Но на самом деле селигманам-торговцам было все равно, как к ним относятся (что контрастирует с их отношением в Нью-Йорке несколькими годами позже, когда их это очень заботило). Они охотно принимали упреки и оскорбления в дороге, поскольку торговля была для них лишь средством достижения цели. К 1840 г. три мальчика Селигмана частично реализовали эту цель: они заработали достаточно денег, чтобы арендовать небольшое здание в Ланкастере, которое они использовали в качестве штаб-квартиры для своих торговых предприятий. В передней части здания они открыли магазин для демонстрации своих товаров. В задней части здания стояли кровати, на которых можно было спать. Это был их первый настоящий деловой адрес в Америке. В 1841 году они отправили домой четвертого брата, четырнадцатилетнего Джесси, чтобы он помогал им торговать и обслуживать магазин.
5. М-С ГАЛОШИ РЭНКИНА
Магазин предоставил Селигманам склад для хранения товаров. Они могли расширить свой ассортимент за счет более крупных, тяжелых и универсальных товаров — сапог и калош, метел, сухарей, скобяных изделий, мешков с кормом. Из пеших разносчиков они превращались в купцов небольшого города.

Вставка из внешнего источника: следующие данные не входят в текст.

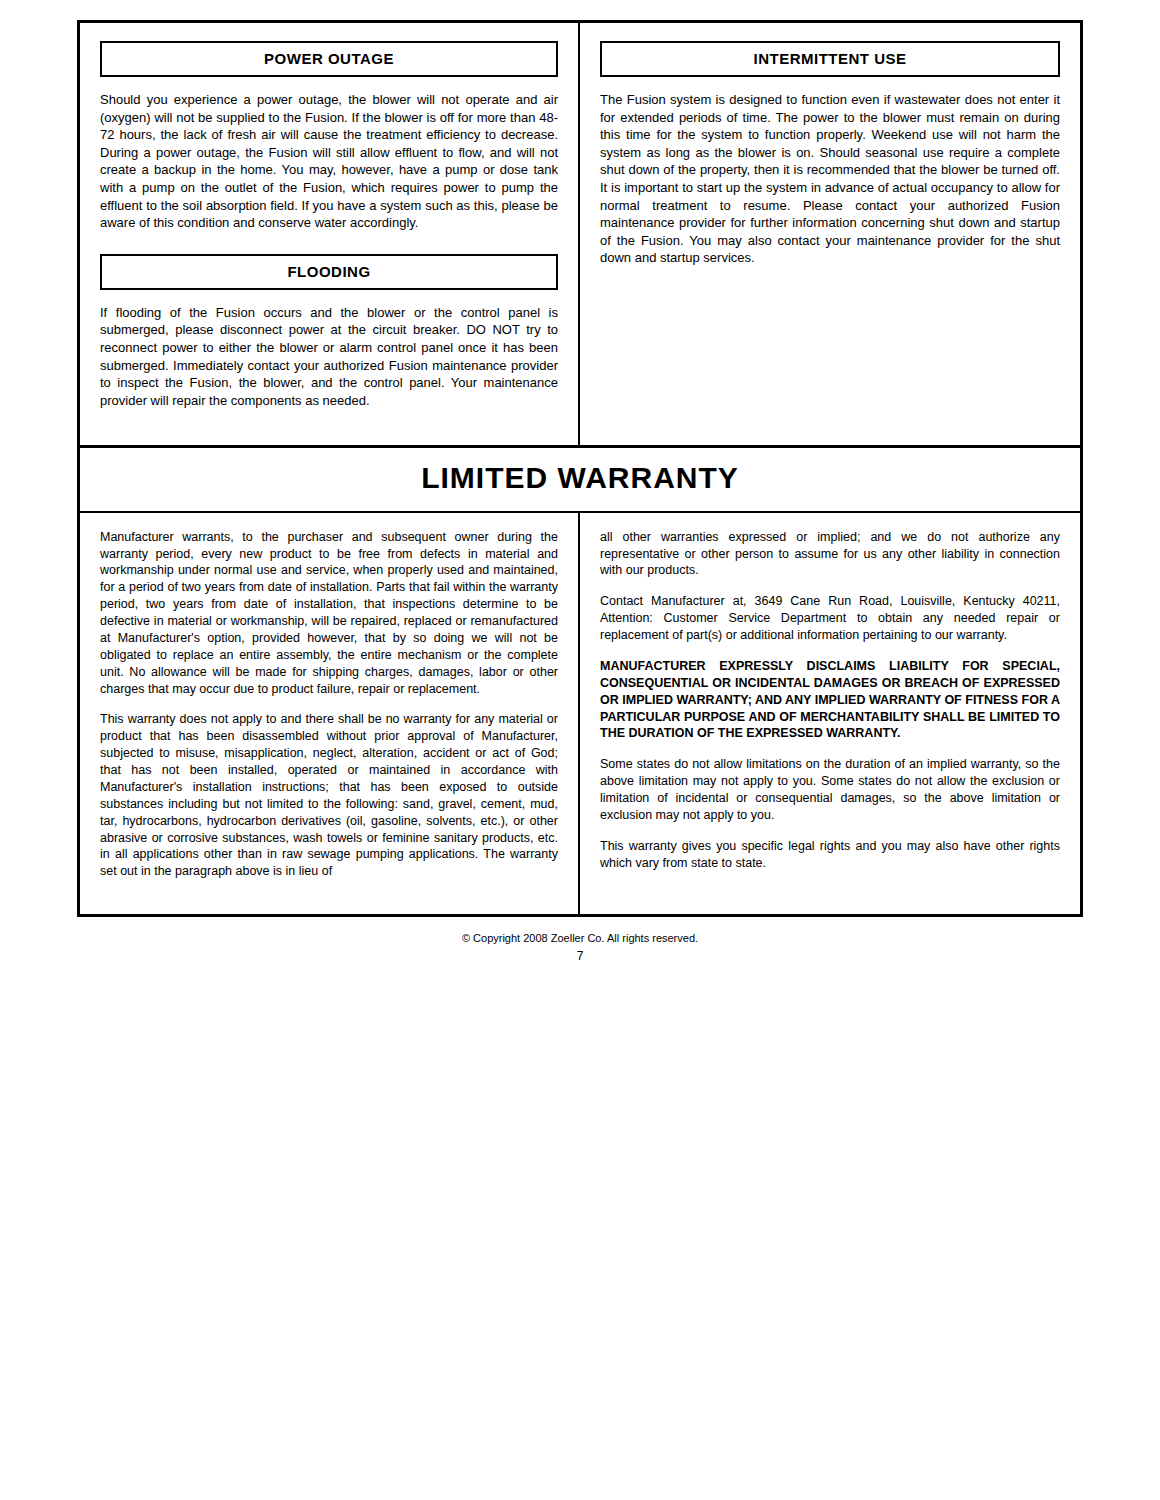POWER OUTAGE
Should you experience a power outage, the blower will not operate and air (oxygen) will not be supplied to the Fusion. If the blower is off for more than 48-72 hours, the lack of fresh air will cause the treatment efficiency to decrease. During a power outage, the Fusion will still allow effluent to flow, and will not create a backup in the home. You may, however, have a pump or dose tank with a pump on the outlet of the Fusion, which requires power to pump the effluent to the soil absorption field. If you have a system such as this, please be aware of this condition and conserve water accordingly.
FLOODING
If flooding of the Fusion occurs and the blower or the control panel is submerged, please disconnect power at the circuit breaker. DO NOT try to reconnect power to either the blower or alarm control panel once it has been submerged. Immediately contact your authorized Fusion maintenance provider to inspect the Fusion, the blower, and the control panel. Your maintenance provider will repair the components as needed.
INTERMITTENT USE
The Fusion system is designed to function even if wastewater does not enter it for extended periods of time. The power to the blower must remain on during this time for the system to function properly. Weekend use will not harm the system as long as the blower is on. Should seasonal use require a complete shut down of the property, then it is recommended that the blower be turned off. It is important to start up the system in advance of actual occupancy to allow for normal treatment to resume. Please contact your authorized Fusion maintenance provider for further information concerning shut down and startup of the Fusion. You may also contact your maintenance provider for the shut down and startup services.
LIMITED WARRANTY
Manufacturer warrants, to the purchaser and subsequent owner during the warranty period, every new product to be free from defects in material and workmanship under normal use and service, when properly used and maintained, for a period of two years from date of installation. Parts that fail within the warranty period, two years from date of installation, that inspections determine to be defective in material or workmanship, will be repaired, replaced or remanufactured at Manufacturer's option, provided however, that by so doing we will not be obligated to replace an entire assembly, the entire mechanism or the complete unit. No allowance will be made for shipping charges, damages, labor or other charges that may occur due to product failure, repair or replacement.
This warranty does not apply to and there shall be no warranty for any material or product that has been disassembled without prior approval of Manufacturer, subjected to misuse, misapplication, neglect, alteration, accident or act of God; that has not been installed, operated or maintained in accordance with Manufacturer's installation instructions; that has been exposed to outside substances including but not limited to the following: sand, gravel, cement, mud, tar, hydrocarbons, hydrocarbon derivatives (oil, gasoline, solvents, etc.), or other abrasive or corrosive substances, wash towels or feminine sanitary products, etc. in all applications other than in raw sewage pumping applications. The warranty set out in the paragraph above is in lieu of
all other warranties expressed or implied; and we do not authorize any representative or other person to assume for us any other liability in connection with our products.
Contact Manufacturer at, 3649 Cane Run Road, Louisville, Kentucky 40211, Attention: Customer Service Department to obtain any needed repair or replacement of part(s) or additional information pertaining to our warranty.
MANUFACTURER EXPRESSLY DISCLAIMS LIABILITY FOR SPECIAL, CONSEQUENTIAL OR INCIDENTAL DAMAGES OR BREACH OF EXPRESSED OR IMPLIED WARRANTY; AND ANY IMPLIED WARRANTY OF FITNESS FOR A PARTICULAR PURPOSE AND OF MERCHANTABILITY SHALL BE LIMITED TO THE DURATION OF THE EXPRESSED WARRANTY.
Some states do not allow limitations on the duration of an implied warranty, so the above limitation may not apply to you. Some states do not allow the exclusion or limitation of incidental or consequential damages, so the above limitation or exclusion may not apply to you.
This warranty gives you specific legal rights and you may also have other rights which vary from state to state.
© Copyright 2008 Zoeller Co. All rights reserved.
7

Джозеф был перфекционистом, требовал точности и не терпел ничего, что напоминало бы лишние движения. Он был энергичен как бык, и все, кто был менее энергичен, приводили его в ярость. Но когда он стал бизнесменом, а это важный товар — место работы, в нем произошли изменения. Он стал вести себя с достоинством. Он обрел присутствие. Он гладко выбрил лицо, зачесал назад мелкой волной шелковистые светло-коричневые волосы, обнажив тонкий высокий лоб. От него пахло мылом, помадой и сигарами лучшей марки. Когда он был оборванным разносчиком, сующим свой товар в руки скептически настроенным женам фермеров, он был навязчивым улыбчивым человеком. Теперь он улыбался меньше, а его выражение лица в глазах окружающих стало мудрым, по-отечески терпимым. Его присутствие не вдохновляло на близость, да оно и не предназначалось для этого. Оно должно было внушать доверие и вызывать уважение.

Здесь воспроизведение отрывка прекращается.